◆ Task brief
Pull out every line in the material below that has the string "Example" in it, matching upper and lower case exactly.

◆ Data in this exercise

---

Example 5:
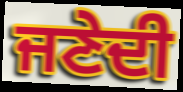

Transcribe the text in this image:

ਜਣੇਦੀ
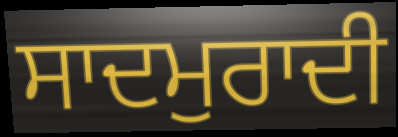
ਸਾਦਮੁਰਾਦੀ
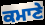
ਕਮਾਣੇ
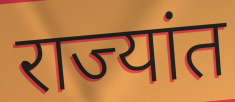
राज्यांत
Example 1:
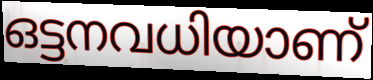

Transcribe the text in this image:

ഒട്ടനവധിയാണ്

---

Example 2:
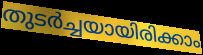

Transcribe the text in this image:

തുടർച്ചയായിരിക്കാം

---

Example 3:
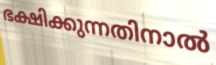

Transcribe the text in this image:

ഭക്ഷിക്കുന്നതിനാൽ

◆ Output for this exercise
Example 5:
Example 1:
Example 2:
Example 3:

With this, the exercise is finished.